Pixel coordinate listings
────────────────

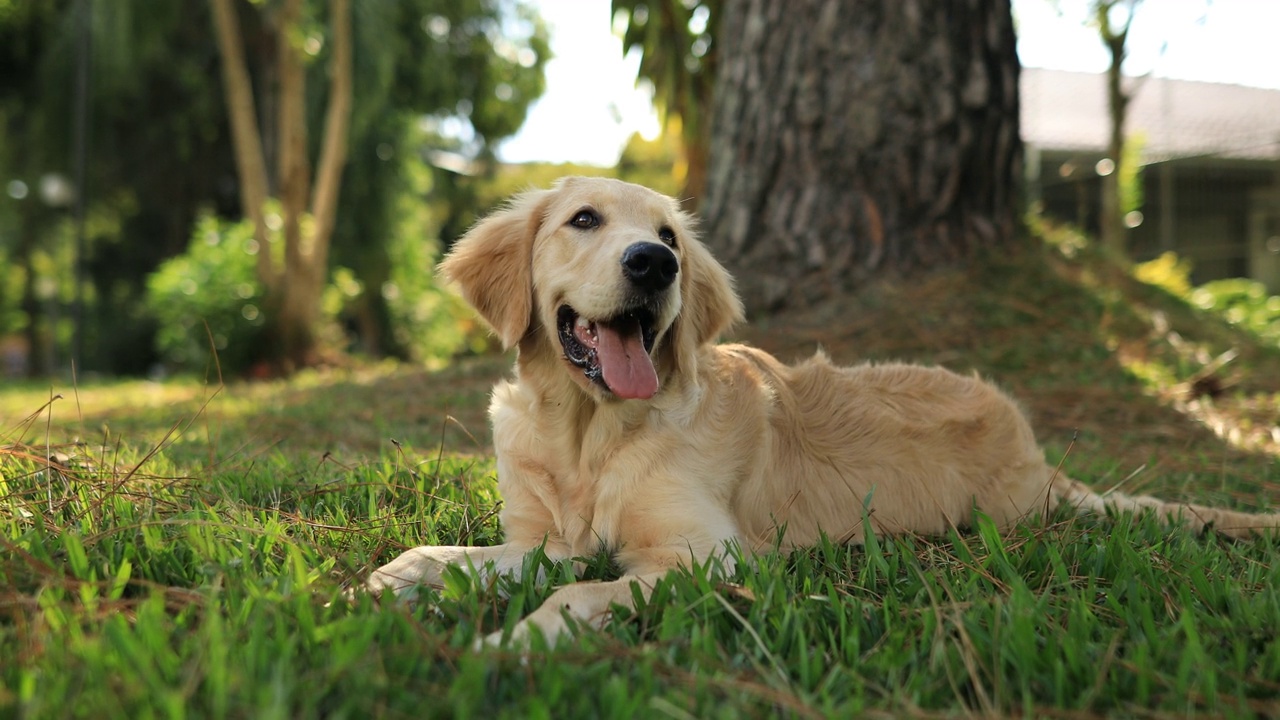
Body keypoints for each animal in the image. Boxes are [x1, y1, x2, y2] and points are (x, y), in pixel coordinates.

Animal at [366, 175, 1274, 645]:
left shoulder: (707, 555)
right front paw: (394, 581)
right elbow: (462, 556)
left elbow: (576, 594)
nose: (654, 263)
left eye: (670, 234)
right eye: (582, 220)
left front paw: (513, 641)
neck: (589, 434)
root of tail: (1038, 462)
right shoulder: (547, 539)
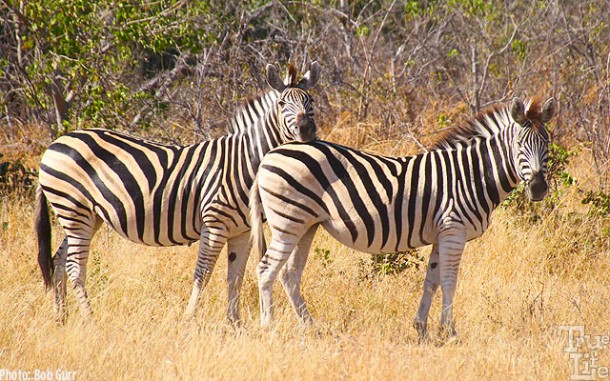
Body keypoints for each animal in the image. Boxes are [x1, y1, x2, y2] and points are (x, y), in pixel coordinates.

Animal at [33, 60, 320, 322]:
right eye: (282, 103)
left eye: (311, 102)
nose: (307, 130)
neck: (242, 161)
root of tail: (56, 142)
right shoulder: (214, 224)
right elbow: (203, 273)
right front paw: (189, 319)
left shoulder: (241, 230)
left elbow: (235, 277)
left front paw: (235, 325)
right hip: (73, 208)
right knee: (74, 266)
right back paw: (89, 319)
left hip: (86, 216)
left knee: (58, 261)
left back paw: (61, 318)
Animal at [249, 95, 552, 338]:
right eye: (519, 144)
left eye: (547, 145)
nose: (538, 188)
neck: (471, 174)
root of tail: (268, 156)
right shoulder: (454, 231)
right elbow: (449, 281)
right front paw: (450, 331)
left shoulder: (441, 233)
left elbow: (431, 281)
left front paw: (421, 328)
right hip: (288, 221)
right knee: (266, 269)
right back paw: (269, 327)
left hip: (306, 225)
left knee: (289, 273)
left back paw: (310, 326)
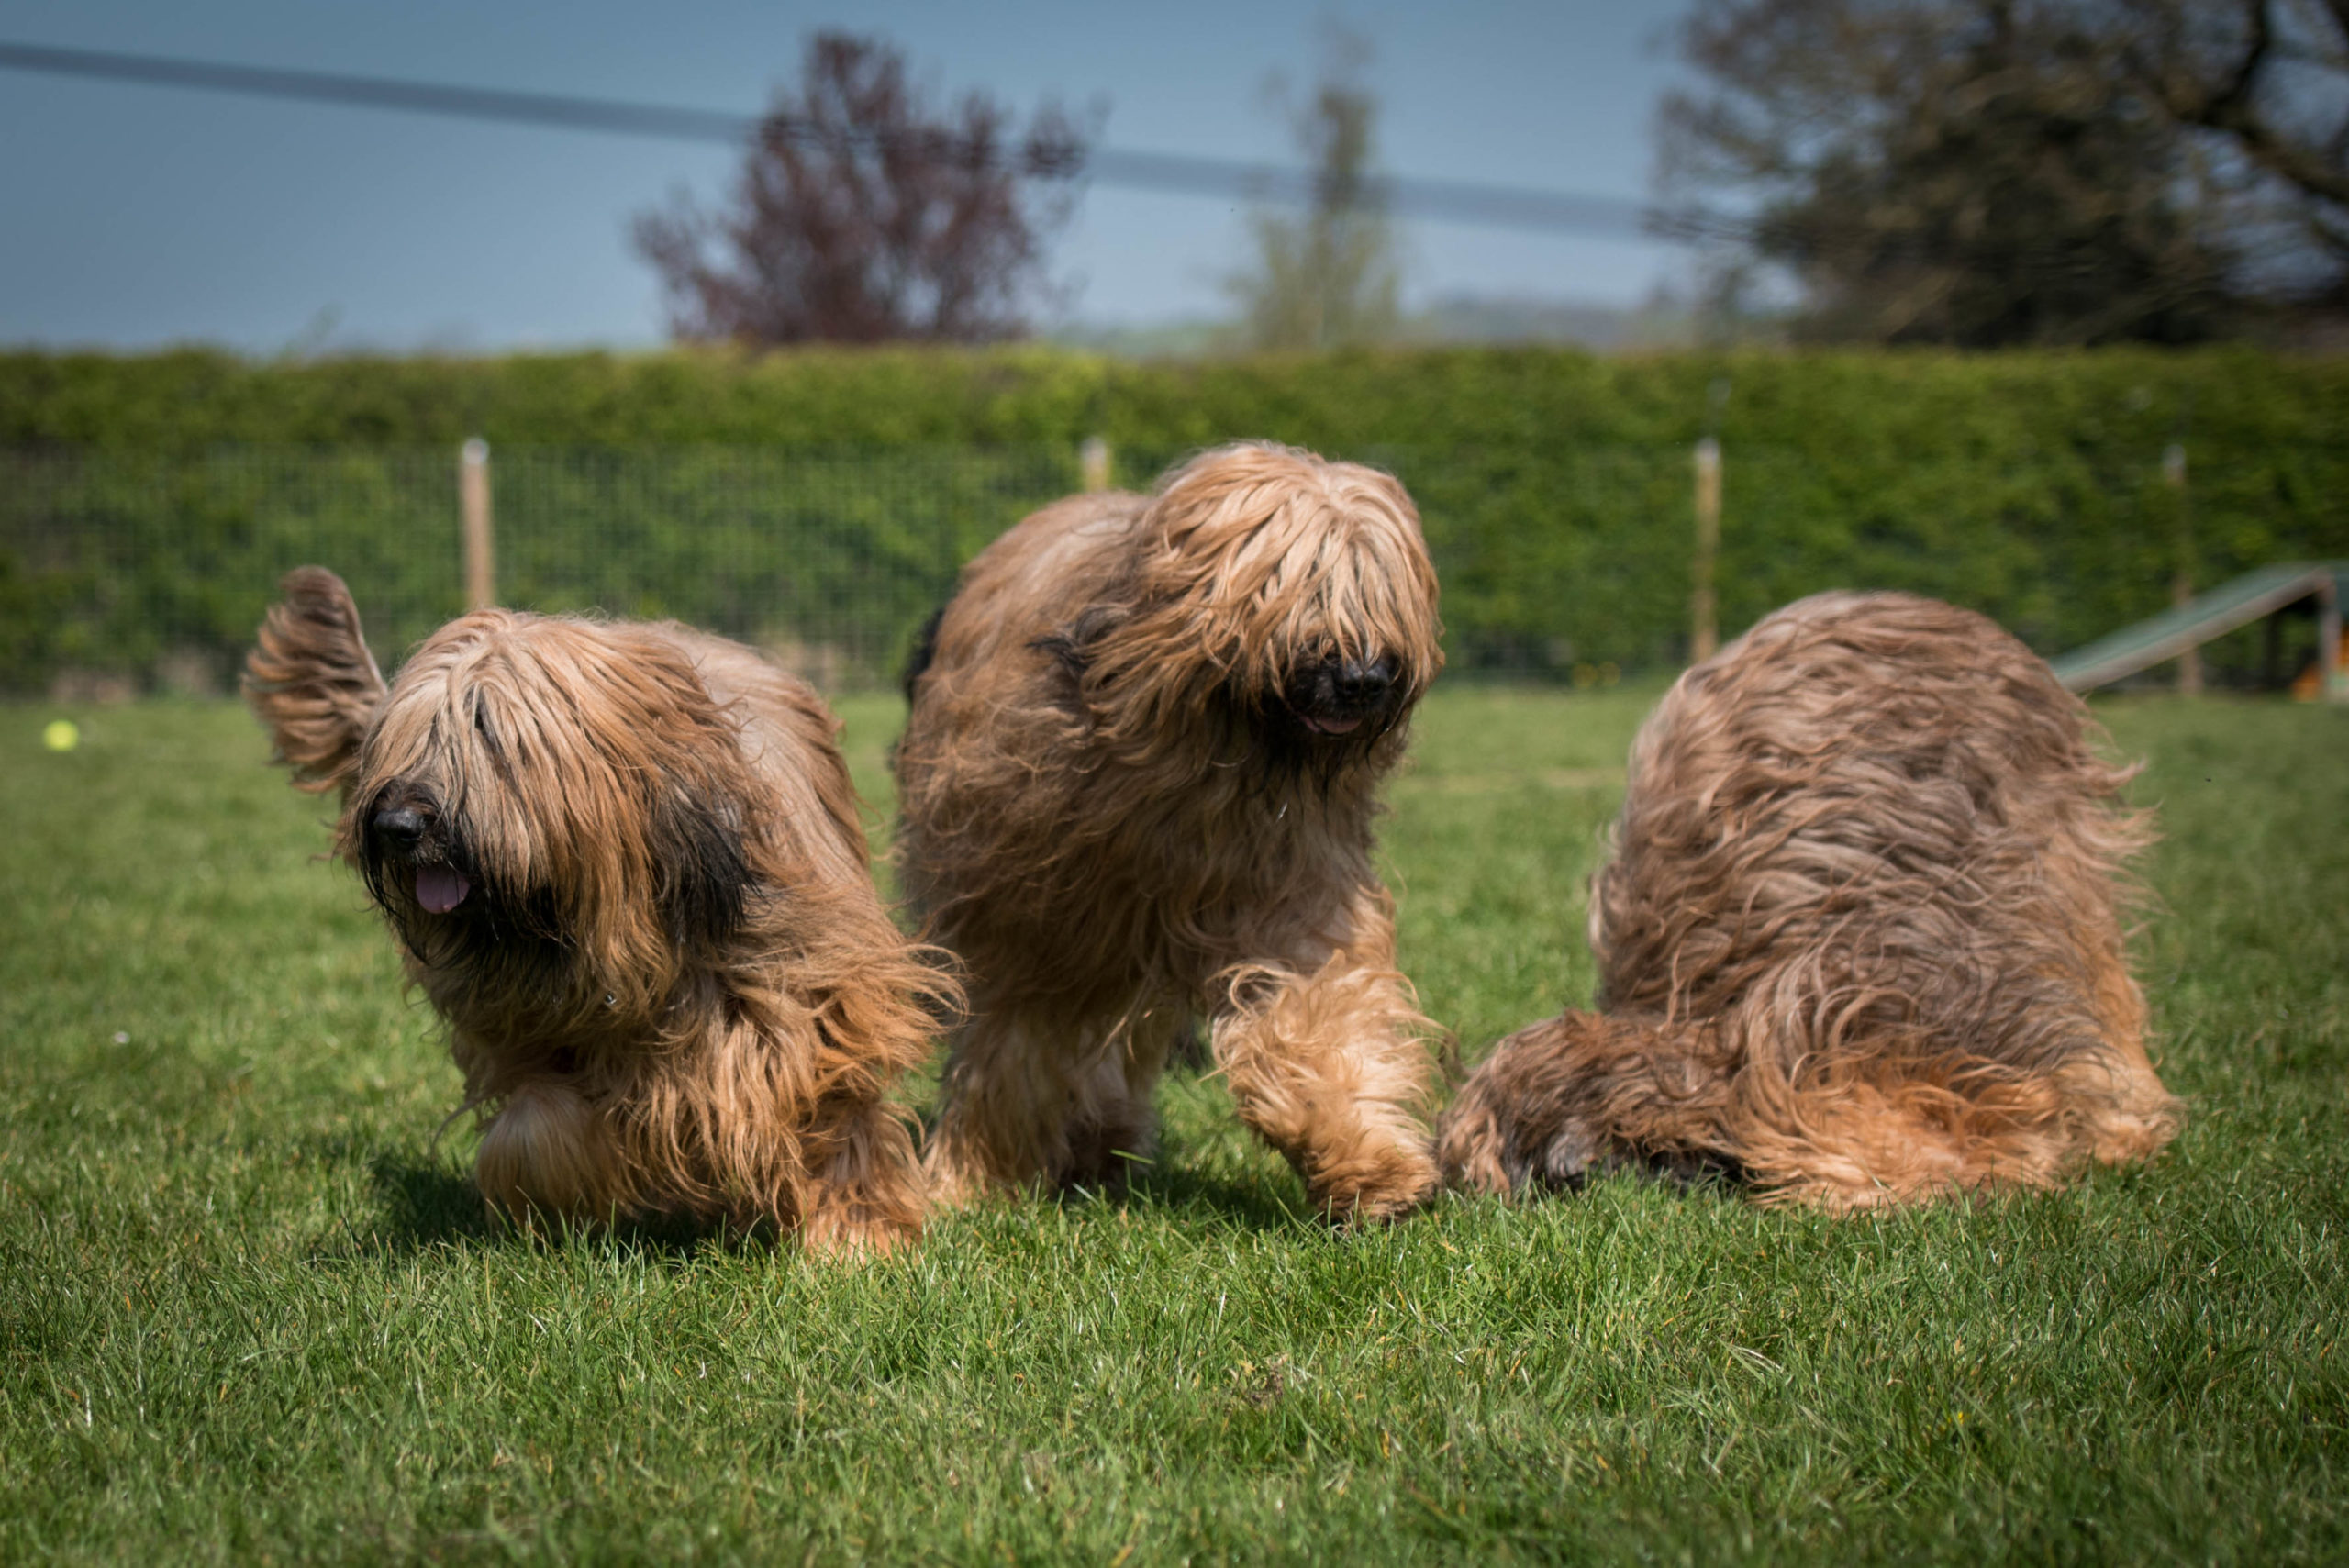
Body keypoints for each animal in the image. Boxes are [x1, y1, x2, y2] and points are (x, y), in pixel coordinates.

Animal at [245, 570, 953, 1258]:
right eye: (400, 740)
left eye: (486, 730)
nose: (397, 825)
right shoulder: (528, 1027)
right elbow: (538, 1124)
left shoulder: (811, 988)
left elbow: (824, 1101)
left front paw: (858, 1235)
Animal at [896, 440, 1446, 1220]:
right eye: (1293, 580)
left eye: (1377, 589)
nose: (1365, 678)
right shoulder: (1030, 918)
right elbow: (1011, 1047)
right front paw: (973, 1180)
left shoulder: (1290, 883)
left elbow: (1320, 1009)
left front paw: (1370, 1164)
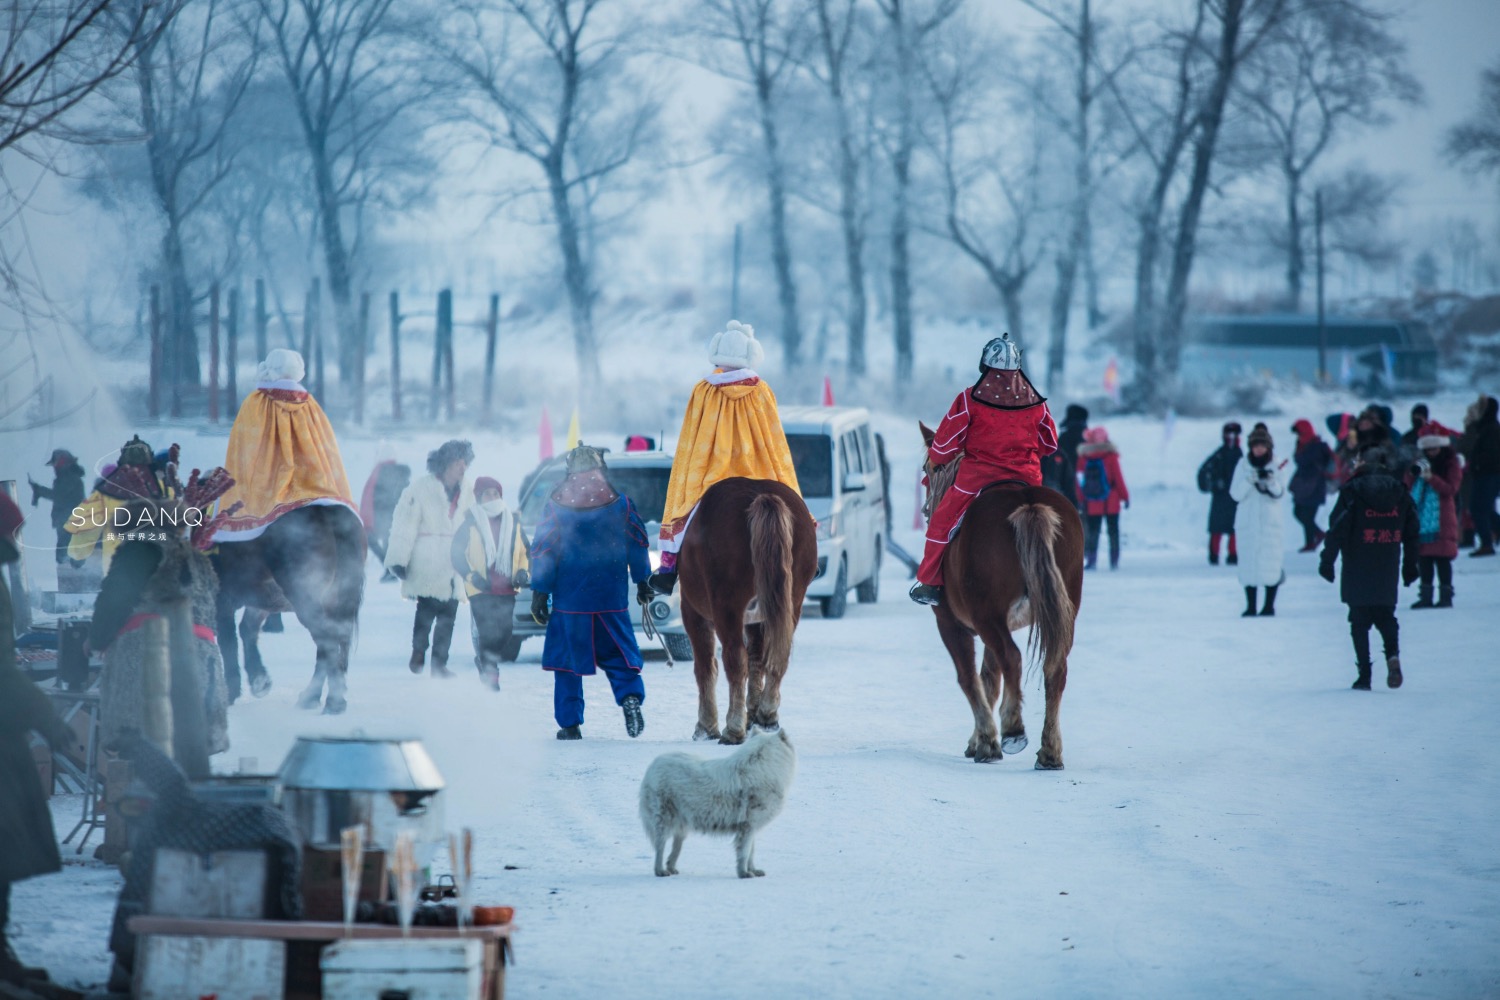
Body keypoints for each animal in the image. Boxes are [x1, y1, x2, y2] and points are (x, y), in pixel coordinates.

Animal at [639, 728, 798, 875]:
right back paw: (660, 871)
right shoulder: (748, 826)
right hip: (665, 820)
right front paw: (744, 873)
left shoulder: (751, 828)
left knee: (675, 848)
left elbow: (751, 853)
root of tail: (653, 766)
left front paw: (753, 870)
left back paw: (671, 868)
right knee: (660, 847)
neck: (762, 765)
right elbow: (744, 853)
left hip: (682, 824)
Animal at [681, 479, 822, 746]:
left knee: (735, 659)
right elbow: (757, 657)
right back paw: (767, 715)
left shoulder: (694, 613)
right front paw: (753, 713)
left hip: (727, 607)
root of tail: (762, 496)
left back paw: (733, 728)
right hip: (789, 602)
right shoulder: (757, 619)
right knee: (778, 654)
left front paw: (706, 726)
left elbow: (705, 665)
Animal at [918, 425, 1086, 773]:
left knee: (1013, 657)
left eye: (929, 470)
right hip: (1061, 614)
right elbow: (990, 680)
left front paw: (985, 741)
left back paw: (1013, 730)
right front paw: (978, 739)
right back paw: (1049, 751)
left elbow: (970, 679)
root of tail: (1028, 505)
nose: (927, 510)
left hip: (986, 615)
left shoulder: (952, 624)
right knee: (1055, 669)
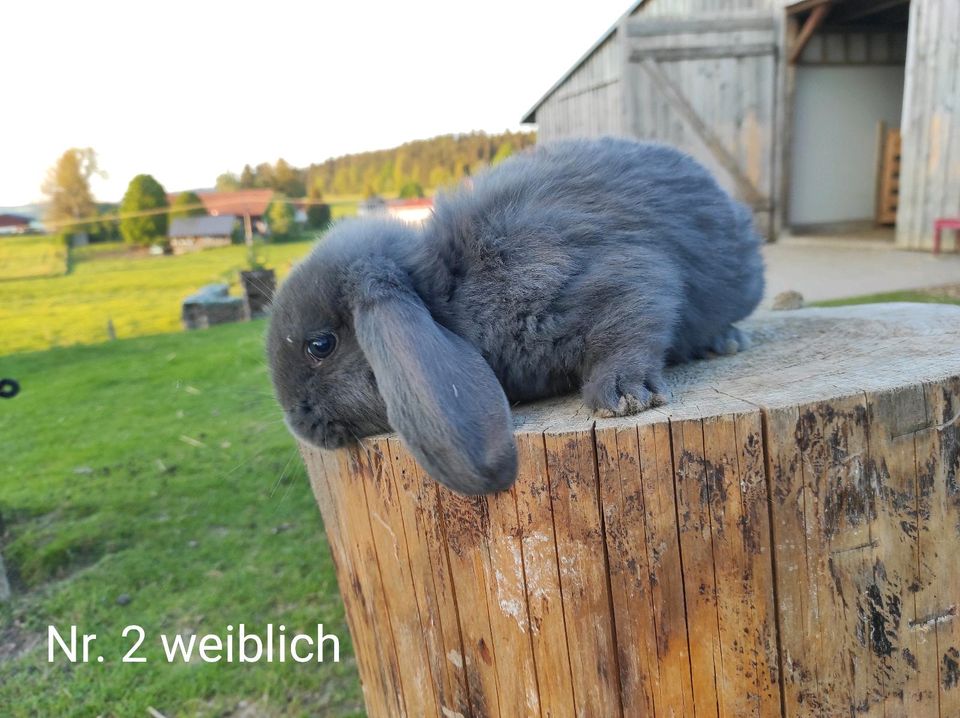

────────────────

WORK REQUEST | The line above containing "right knee: (74, 266)", the line containing "left back paw: (310, 326)", and every line between them are to be transcribed exactly; no other line is wanted.

EXPECTED ANSWER |
right knee: (74, 266)
right back paw: (89, 319)
left hip: (86, 216)
left knee: (58, 261)
left back paw: (61, 318)
Animal at [249, 95, 552, 338]:
right eye: (519, 144)
left eye: (547, 145)
nose: (538, 188)
neck: (471, 174)
root of tail: (268, 156)
right shoulder: (454, 231)
right elbow: (449, 281)
right front paw: (450, 331)
left shoulder: (441, 233)
left elbow: (431, 281)
left front paw: (421, 328)
right hip: (288, 221)
right knee: (266, 269)
right back paw: (269, 327)
left hip: (306, 225)
left knee: (289, 273)
left back paw: (310, 326)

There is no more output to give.